Both nightmarish and whimsical, the sketches displayed throughout offer
titillating context to her most notorious works, among them 1966’s HON,
a giant pagan goddess sculpture in Stockholm that was to be “entered by her sex”
(“Wicked tongues said she was the biggest whore in the world”).
This wondrous work does justice to a boundless artist.

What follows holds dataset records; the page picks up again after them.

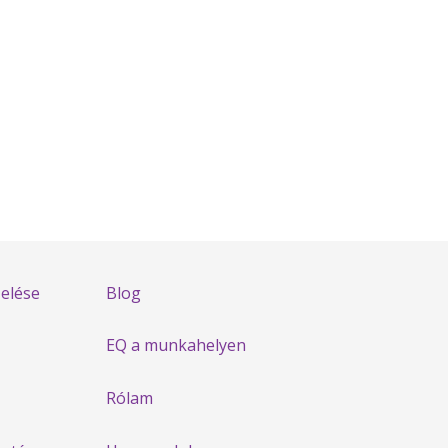
zelése
Blog
EQ a munkahelyen
Rólam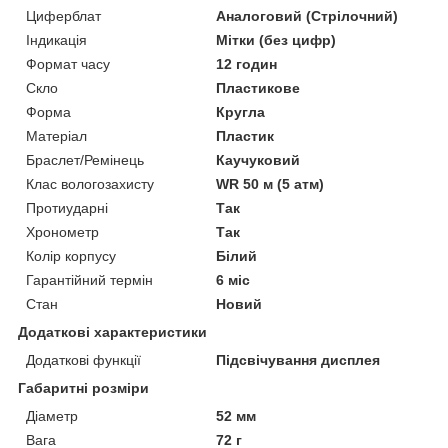
Циферблат
Аналоговий (Стрілочний)
Індикація
Мітки (без цифр)
Формат часу
12 годин
Скло
Пластикове
Форма
Кругла
Матеріал
Пластик
Браслет/Ремінець
Каучуковий
Клас вологозахисту
WR 50 м (5 атм)
Протиударні
Так
Хронометр
Так
Колір корпусу
Білий
Гарантійний термін
6 міс
Стан
Новий
Додаткові характеристики
Додаткові функції
Підсвічування дисплея
Габаритні розміри
Діаметр
52 мм
Вага
72 г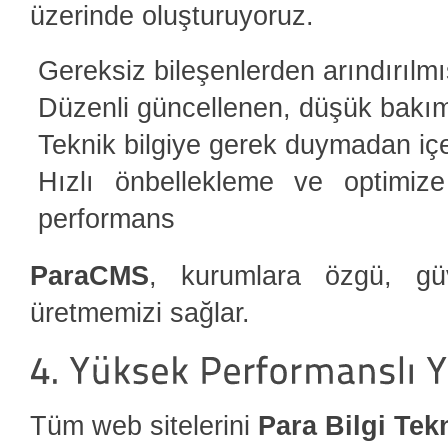
üzerinde oluşturuyoruz.
Gereksiz bileşenlerden arındırılmı
Düzenli güncellenen, düşük bakım
Teknik bilgiye gerek duymadan içe
Hızlı önbellekleme ve optimize
performans
ParaCMS
, kurumlara özgü, güven
üretmemizi sağlar.
Tüm web sitelerini
Para Bilgi Tekn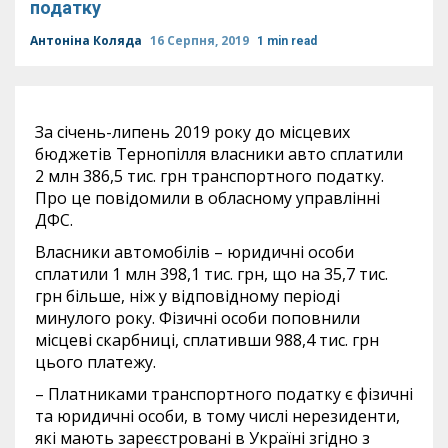
податку
Антоніна Коляда
16 Серпня, 2019
1 min read
За січень-липень 2019 року до місцевих
бюджетів Тернопілля власники авто сплатили
2 млн 386,5 тис. грн транспортного податку.
Про це повідомили в обласному управлінні
ДФС.
Власники автомобілів – юридичні особи
сплатили 1 млн 398,1 тис. грн, що на 35,7 тис.
грн більше, ніж у відповідному періоді
минулого року. Фізичні особи поповнили
місцеві скарбниці, сплативши 988,4 тис. грн
цього платежу.
– Платниками транспортного податку є фізичні
та юридичні особи, в тому числі нерезиденти,
які мають зареєстровані в Україні згідно з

FETCHER. 03-11-2022 08:38 AM

https://cdn.waterstones.com/bookjack...0241988268.jpg

I started reading this, I don’t have as much time as I’d like to get through it but it’s been great so far. Has anyone else read it? I love how it has short chapters

jadis 03-12-2022 09:22 AM

Quote:

Originally Posted by FETCHER. (Post 2201334)
https://cdn.waterstones.com/bookjack...0241988268.jpg

I started reading this, I don’t have as much time as I’d like to get through it but it’s been great so far. Has anyone else read it? I love how it has short chapters

Love Pointless, for me the best quiz show.